These authors sought to compare 71 patients undergoing total shoulder arthroplasty (TSA) and reverse total shoulder arthroplasty (rTSA) withour prior surgery to 50 patients having prior open and arthroscopic procedures at an average of 24 months (minimum 12 months) after arthroplasty.
Prior surgeries included a mix of both open and arthroscopic procedures, including open
and arthroscopic rotator cuff repair, open and arthroscopic stabilization (with and without bone
augmentation), arthroscopic capsular release, and arthroscopic debridement.

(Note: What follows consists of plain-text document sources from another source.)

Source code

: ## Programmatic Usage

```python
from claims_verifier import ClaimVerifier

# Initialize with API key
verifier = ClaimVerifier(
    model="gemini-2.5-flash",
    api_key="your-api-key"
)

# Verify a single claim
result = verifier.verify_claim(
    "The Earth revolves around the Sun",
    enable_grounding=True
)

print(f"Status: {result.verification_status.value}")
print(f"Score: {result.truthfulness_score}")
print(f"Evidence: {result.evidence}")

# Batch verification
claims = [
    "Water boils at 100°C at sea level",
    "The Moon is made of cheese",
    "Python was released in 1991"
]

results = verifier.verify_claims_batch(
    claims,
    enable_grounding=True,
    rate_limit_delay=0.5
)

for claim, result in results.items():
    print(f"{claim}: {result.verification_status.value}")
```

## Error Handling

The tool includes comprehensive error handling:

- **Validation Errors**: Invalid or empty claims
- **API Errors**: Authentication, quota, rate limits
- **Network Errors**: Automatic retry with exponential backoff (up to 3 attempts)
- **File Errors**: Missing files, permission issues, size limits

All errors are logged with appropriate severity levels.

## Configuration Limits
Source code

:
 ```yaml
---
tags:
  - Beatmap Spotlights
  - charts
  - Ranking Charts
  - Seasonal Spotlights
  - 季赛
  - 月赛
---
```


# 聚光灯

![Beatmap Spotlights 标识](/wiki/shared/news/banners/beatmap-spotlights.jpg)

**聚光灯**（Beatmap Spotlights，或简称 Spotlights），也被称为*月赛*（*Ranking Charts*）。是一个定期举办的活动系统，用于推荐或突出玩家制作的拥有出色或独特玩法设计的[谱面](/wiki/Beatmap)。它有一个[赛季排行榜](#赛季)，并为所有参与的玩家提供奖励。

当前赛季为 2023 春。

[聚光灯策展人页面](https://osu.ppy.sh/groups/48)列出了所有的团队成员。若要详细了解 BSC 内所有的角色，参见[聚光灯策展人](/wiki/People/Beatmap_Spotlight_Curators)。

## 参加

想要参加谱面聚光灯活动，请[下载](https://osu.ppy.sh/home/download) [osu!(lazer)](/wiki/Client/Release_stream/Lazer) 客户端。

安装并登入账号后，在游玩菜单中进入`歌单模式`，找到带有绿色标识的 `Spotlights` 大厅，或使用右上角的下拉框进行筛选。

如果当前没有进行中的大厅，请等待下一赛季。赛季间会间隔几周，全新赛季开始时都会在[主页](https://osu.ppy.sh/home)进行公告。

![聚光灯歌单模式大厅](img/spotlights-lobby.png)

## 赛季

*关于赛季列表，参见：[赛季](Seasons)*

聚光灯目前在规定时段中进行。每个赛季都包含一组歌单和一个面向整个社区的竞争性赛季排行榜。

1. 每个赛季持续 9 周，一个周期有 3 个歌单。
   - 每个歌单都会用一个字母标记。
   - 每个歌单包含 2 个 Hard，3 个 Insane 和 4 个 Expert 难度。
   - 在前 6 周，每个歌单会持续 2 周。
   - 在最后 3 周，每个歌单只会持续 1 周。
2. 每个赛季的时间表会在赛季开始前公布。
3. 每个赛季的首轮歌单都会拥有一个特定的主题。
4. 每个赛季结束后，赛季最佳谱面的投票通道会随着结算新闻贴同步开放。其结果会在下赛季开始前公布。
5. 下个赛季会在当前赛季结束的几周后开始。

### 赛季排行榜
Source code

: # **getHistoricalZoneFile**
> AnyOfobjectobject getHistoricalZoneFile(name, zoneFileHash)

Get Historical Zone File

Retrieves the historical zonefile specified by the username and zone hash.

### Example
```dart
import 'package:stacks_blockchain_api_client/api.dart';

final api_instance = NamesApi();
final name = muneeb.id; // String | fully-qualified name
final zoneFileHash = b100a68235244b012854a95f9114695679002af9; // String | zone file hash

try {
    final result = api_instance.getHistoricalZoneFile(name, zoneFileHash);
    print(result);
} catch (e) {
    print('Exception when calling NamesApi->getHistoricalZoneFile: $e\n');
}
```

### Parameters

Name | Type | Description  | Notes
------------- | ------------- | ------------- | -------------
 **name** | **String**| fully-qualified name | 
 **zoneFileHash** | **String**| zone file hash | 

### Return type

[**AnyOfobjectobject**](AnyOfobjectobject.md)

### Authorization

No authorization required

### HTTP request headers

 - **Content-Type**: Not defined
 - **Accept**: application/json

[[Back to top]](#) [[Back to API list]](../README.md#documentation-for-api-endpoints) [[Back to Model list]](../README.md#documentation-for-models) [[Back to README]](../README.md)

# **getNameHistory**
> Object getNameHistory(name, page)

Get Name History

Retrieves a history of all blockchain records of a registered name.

They found a significant difference in postoperative ASES scores in the no-surgery group compared to the prior-surgery group (84.49 versus 71.67, P=0.0003) as well as in the SST scores (8.97 versus 5.47, P<0.0001). They concluded that shoulder arthroplasty after undergoing prior shoulder surgery results in overall clinically improved outcomes, however these results are inferior compared to patients without a history of prior shoulder surgery.
Comment: There is substantial evidence from other sources to support this conclusion. This study would have been more helpful if the authors had considered the change in the scores (the difference between the ingo and the outcome) rather than only the outcome. That would let us know if the patients with prior surgery had worse functioning shoulders before surgery and whether the change in scores was similar for the two groups.
The possible reasons for inferior outcomes in patients with prior surgery needs further study. Is this finding because
(1) these patients are less motivated or less healthy?
(2) these patients have more complex pathology or different expectations?
(3) these shoulders are more likely to be infected?